Secondo i giudici, i quattro sono responsabili della bomba ambientale, escluse quindi responsabilità per la ex Ucar e la discarica Graftech. A Berzo Demo la contaminazione accertata è di ferro e fluoruri. Cose da Selca, insomma, e i giudici lo mettono nero su bianco. : «La situazione di inquinamento attuale è riconducibile alle modalità con cui è stata effettuata la gestione dei rifiuti da parte di Selca spa prima e dopo il sequestro penale.
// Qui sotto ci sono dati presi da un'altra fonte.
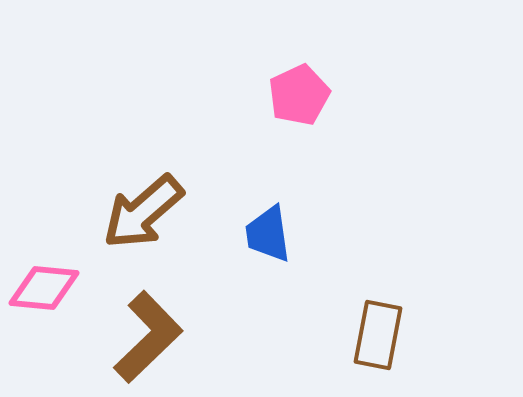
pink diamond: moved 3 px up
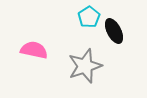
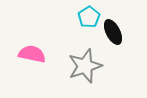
black ellipse: moved 1 px left, 1 px down
pink semicircle: moved 2 px left, 4 px down
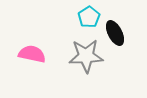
black ellipse: moved 2 px right, 1 px down
gray star: moved 1 px right, 10 px up; rotated 16 degrees clockwise
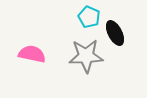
cyan pentagon: rotated 15 degrees counterclockwise
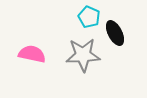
gray star: moved 3 px left, 1 px up
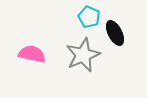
gray star: rotated 20 degrees counterclockwise
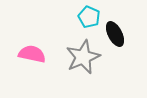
black ellipse: moved 1 px down
gray star: moved 2 px down
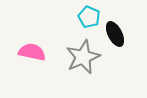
pink semicircle: moved 2 px up
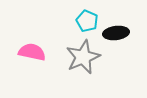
cyan pentagon: moved 2 px left, 4 px down
black ellipse: moved 1 px right, 1 px up; rotated 70 degrees counterclockwise
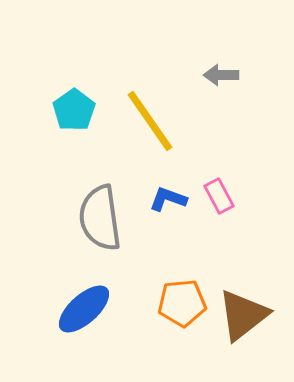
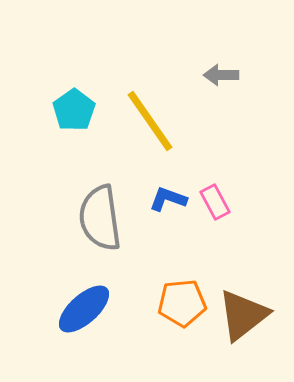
pink rectangle: moved 4 px left, 6 px down
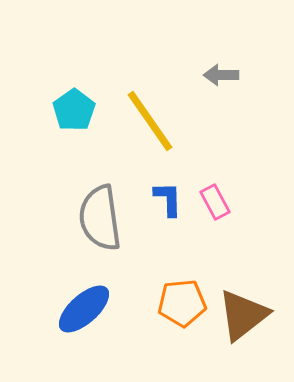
blue L-shape: rotated 69 degrees clockwise
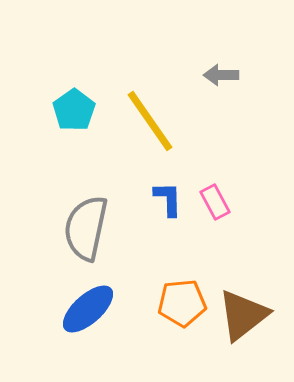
gray semicircle: moved 14 px left, 10 px down; rotated 20 degrees clockwise
blue ellipse: moved 4 px right
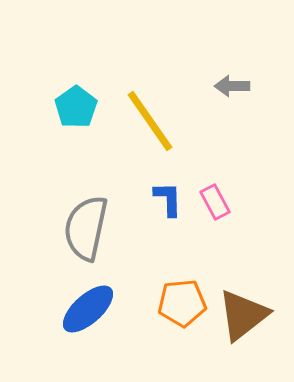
gray arrow: moved 11 px right, 11 px down
cyan pentagon: moved 2 px right, 3 px up
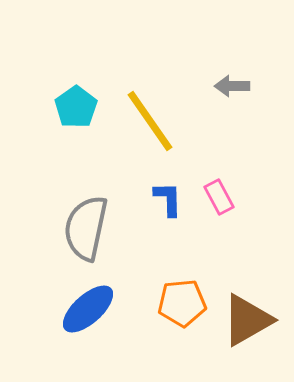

Lo stesso sequestro ha verosimilmente inciso sul problema, sottraendo i rifiuti alla disponibilità di Selca spa per circa due anni, ma la responsabilità è di chi ha provocato l’indagine penale dando origine al sospetto di violazioni ambientali. La catena causale risale quindi a prima del sequestro penale, e prosegue nel periodo successivo. Qui si è inserita, quale concausa parimenti determinante, una gestione che ha affrontato una situazione rischiosa con strumenti ordinari. Anche se le singole attività della gestione corrispondono alla prassi normale per impianti di questo tipo, il punto è che è stato sottovalutato il rischio insito nel differimento della rimozione, la quale era stata indicata fin dall’inizio come condizione per il dissequestro e la restituzione. Il fatto che siano state prese alcune precauzioni, come la copertura dei rifiuti mediante teli impermeabili, non bilancia e non cancella la precarietà complessiva della custodia dei rifiuti, evidentemente insostenibile nel medio e lungo periodo. Vi è stata quindi una sostanziale accettazione del rischio che la situazione potesse progressivamente aggravarsi e finire fuori controllo».